= Beginning of Section =

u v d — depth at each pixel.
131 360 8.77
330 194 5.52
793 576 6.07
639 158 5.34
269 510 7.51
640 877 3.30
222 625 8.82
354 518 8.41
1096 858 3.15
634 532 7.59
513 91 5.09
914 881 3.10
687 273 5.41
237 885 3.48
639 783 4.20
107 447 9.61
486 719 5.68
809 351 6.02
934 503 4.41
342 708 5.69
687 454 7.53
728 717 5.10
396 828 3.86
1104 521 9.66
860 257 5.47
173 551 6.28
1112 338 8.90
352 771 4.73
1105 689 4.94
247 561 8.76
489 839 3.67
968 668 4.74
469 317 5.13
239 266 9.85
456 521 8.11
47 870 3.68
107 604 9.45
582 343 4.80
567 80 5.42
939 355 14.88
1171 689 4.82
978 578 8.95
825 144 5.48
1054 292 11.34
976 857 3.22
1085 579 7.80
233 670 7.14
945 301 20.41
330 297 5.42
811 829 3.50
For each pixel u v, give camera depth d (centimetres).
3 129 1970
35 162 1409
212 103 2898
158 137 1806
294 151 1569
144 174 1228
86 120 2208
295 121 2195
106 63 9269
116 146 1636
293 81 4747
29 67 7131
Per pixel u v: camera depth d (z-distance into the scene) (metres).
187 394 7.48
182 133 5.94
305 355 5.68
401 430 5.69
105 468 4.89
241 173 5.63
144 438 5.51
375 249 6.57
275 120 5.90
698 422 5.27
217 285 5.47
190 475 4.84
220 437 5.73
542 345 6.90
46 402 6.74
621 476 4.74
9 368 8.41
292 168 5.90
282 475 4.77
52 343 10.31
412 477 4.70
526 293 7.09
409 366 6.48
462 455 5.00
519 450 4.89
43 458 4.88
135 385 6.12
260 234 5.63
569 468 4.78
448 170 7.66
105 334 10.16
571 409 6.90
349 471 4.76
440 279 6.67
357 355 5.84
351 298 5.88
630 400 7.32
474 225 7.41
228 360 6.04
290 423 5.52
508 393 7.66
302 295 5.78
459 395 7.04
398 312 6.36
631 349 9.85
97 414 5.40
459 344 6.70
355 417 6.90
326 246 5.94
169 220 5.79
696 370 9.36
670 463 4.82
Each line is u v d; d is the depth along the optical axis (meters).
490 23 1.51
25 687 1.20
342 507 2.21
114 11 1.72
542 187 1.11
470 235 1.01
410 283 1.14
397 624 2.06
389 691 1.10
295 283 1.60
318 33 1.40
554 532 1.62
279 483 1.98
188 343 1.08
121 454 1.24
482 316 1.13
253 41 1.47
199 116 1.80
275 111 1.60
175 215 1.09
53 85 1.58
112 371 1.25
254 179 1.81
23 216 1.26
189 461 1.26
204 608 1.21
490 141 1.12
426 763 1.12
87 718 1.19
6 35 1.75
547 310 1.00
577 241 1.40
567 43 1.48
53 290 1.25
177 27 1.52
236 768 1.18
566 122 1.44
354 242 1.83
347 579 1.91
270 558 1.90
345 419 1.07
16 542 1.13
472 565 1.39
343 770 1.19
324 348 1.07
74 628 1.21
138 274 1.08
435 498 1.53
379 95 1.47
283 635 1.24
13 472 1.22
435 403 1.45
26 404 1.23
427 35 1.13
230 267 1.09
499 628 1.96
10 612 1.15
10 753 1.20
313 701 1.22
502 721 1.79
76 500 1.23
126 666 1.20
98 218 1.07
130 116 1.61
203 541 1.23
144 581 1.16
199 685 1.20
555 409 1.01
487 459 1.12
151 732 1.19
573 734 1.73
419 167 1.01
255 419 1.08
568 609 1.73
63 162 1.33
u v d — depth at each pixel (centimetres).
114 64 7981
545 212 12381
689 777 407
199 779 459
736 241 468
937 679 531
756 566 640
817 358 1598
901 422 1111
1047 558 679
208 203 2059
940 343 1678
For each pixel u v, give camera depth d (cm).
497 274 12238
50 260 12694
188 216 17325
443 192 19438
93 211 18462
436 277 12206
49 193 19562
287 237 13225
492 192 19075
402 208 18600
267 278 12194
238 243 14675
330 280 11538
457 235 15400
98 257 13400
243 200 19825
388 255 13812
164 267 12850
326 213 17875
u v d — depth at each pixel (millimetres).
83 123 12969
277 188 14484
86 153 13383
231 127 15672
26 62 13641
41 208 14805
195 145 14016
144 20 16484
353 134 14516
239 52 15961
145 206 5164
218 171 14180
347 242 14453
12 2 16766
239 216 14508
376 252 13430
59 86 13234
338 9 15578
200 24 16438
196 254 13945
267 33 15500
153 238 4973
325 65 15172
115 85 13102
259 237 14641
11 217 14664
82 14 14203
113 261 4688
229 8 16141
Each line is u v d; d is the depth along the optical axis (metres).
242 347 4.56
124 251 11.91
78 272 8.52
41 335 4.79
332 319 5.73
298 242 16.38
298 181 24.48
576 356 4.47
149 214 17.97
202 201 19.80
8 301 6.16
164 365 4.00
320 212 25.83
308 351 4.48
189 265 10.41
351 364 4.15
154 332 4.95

= End of Section =

• **WHAT YOU HAVE TO DO**
Every line of the listing above should be copied word for word.

• **RESULT**
u v d — depth at each pixel.
131 360 8.77
330 194 5.52
793 576 6.07
639 158 5.34
269 510 7.51
640 877 3.30
222 625 8.82
354 518 8.41
1096 858 3.15
634 532 7.59
513 91 5.09
914 881 3.10
687 273 5.41
237 885 3.48
639 783 4.20
107 447 9.61
486 719 5.68
809 351 6.02
934 503 4.41
342 708 5.69
687 454 7.53
728 717 5.10
396 828 3.86
1104 521 9.66
860 257 5.47
173 551 6.28
1112 338 8.90
352 771 4.73
1105 689 4.94
247 561 8.76
489 839 3.67
968 668 4.74
469 317 5.13
239 266 9.85
456 521 8.11
47 870 3.68
107 604 9.45
582 343 4.80
567 80 5.42
939 355 14.88
1171 689 4.82
978 578 8.95
825 144 5.48
1054 292 11.34
976 857 3.22
1085 579 7.80
233 670 7.14
945 301 20.41
330 297 5.42
811 829 3.50
For each pixel u v, give camera depth d (centimetres).
3 129 1970
35 162 1409
212 103 2898
158 137 1806
294 151 1569
144 174 1228
86 120 2208
295 121 2195
106 63 9269
116 146 1636
293 81 4747
29 67 7131
Per pixel u v: camera depth d (z-distance into the scene) (metres).
187 394 7.48
182 133 5.94
305 355 5.68
401 430 5.69
105 468 4.89
241 173 5.63
144 438 5.51
375 249 6.57
275 120 5.90
698 422 5.27
217 285 5.47
190 475 4.84
220 437 5.73
542 345 6.90
46 402 6.74
621 476 4.74
9 368 8.41
292 168 5.90
282 475 4.77
52 343 10.31
412 477 4.70
526 293 7.09
409 366 6.48
462 455 5.00
519 450 4.89
43 458 4.88
135 385 6.12
260 234 5.63
569 468 4.78
448 170 7.66
105 334 10.16
571 409 6.90
349 471 4.76
440 279 6.67
357 355 5.84
351 298 5.88
630 400 7.32
474 225 7.41
228 360 6.04
290 423 5.52
508 393 7.66
302 295 5.78
459 395 7.04
398 312 6.36
631 349 9.85
97 414 5.40
459 344 6.70
355 417 6.90
326 246 5.94
169 220 5.79
696 370 9.36
670 463 4.82
Each line is u v d; d is the depth along the optical axis (meters).
490 23 1.51
25 687 1.20
342 507 2.21
114 11 1.72
542 187 1.11
470 235 1.01
410 283 1.14
397 624 2.06
389 691 1.10
295 283 1.60
318 33 1.40
554 532 1.62
279 483 1.98
188 343 1.08
121 454 1.24
482 316 1.13
253 41 1.47
199 116 1.80
275 111 1.60
175 215 1.09
53 85 1.58
112 371 1.25
254 179 1.81
23 216 1.26
189 461 1.26
204 608 1.21
490 141 1.12
426 763 1.12
87 718 1.19
6 35 1.75
547 310 1.00
577 241 1.40
567 43 1.48
53 290 1.25
177 27 1.52
236 768 1.18
566 122 1.44
354 242 1.83
347 579 1.91
270 558 1.90
345 419 1.07
16 542 1.13
472 565 1.39
343 770 1.19
324 348 1.07
74 628 1.21
138 274 1.08
435 498 1.53
379 95 1.47
283 635 1.24
13 472 1.22
435 403 1.45
26 404 1.23
427 35 1.13
230 267 1.09
499 628 1.96
10 612 1.15
10 753 1.20
313 701 1.22
502 721 1.79
76 500 1.23
126 666 1.20
98 218 1.07
130 116 1.61
203 541 1.23
144 581 1.16
199 685 1.20
555 409 1.01
487 459 1.12
151 732 1.19
573 734 1.73
419 167 1.01
255 419 1.08
568 609 1.73
63 162 1.33
u v d — depth at each pixel (centimetres).
114 64 7981
545 212 12381
689 777 407
199 779 459
736 241 468
937 679 531
756 566 640
817 358 1598
901 422 1111
1047 558 679
208 203 2059
940 343 1678
For each pixel u v, give camera depth d (cm).
497 274 12238
50 260 12694
188 216 17325
443 192 19438
93 211 18462
436 277 12206
49 193 19562
287 237 13225
492 192 19075
402 208 18600
267 278 12194
238 243 14675
330 280 11538
457 235 15400
98 257 13400
243 200 19825
388 255 13812
164 267 12850
326 213 17875
u v d — depth at each pixel (millimetres).
83 123 12969
277 188 14484
86 153 13383
231 127 15672
26 62 13641
41 208 14805
195 145 14016
144 20 16484
353 134 14516
239 52 15961
145 206 5164
218 171 14180
347 242 14453
12 2 16766
239 216 14508
376 252 13430
59 86 13234
338 9 15578
200 24 16438
196 254 13945
267 33 15500
153 238 4973
325 65 15172
115 85 13102
259 237 14641
11 217 14664
82 14 14203
113 261 4688
229 8 16141
Each line is u v d; d is the depth along the optical axis (metres).
242 347 4.56
124 251 11.91
78 272 8.52
41 335 4.79
332 319 5.73
298 242 16.38
298 181 24.48
576 356 4.47
149 214 17.97
202 201 19.80
8 301 6.16
164 365 4.00
320 212 25.83
308 351 4.48
189 265 10.41
351 364 4.15
154 332 4.95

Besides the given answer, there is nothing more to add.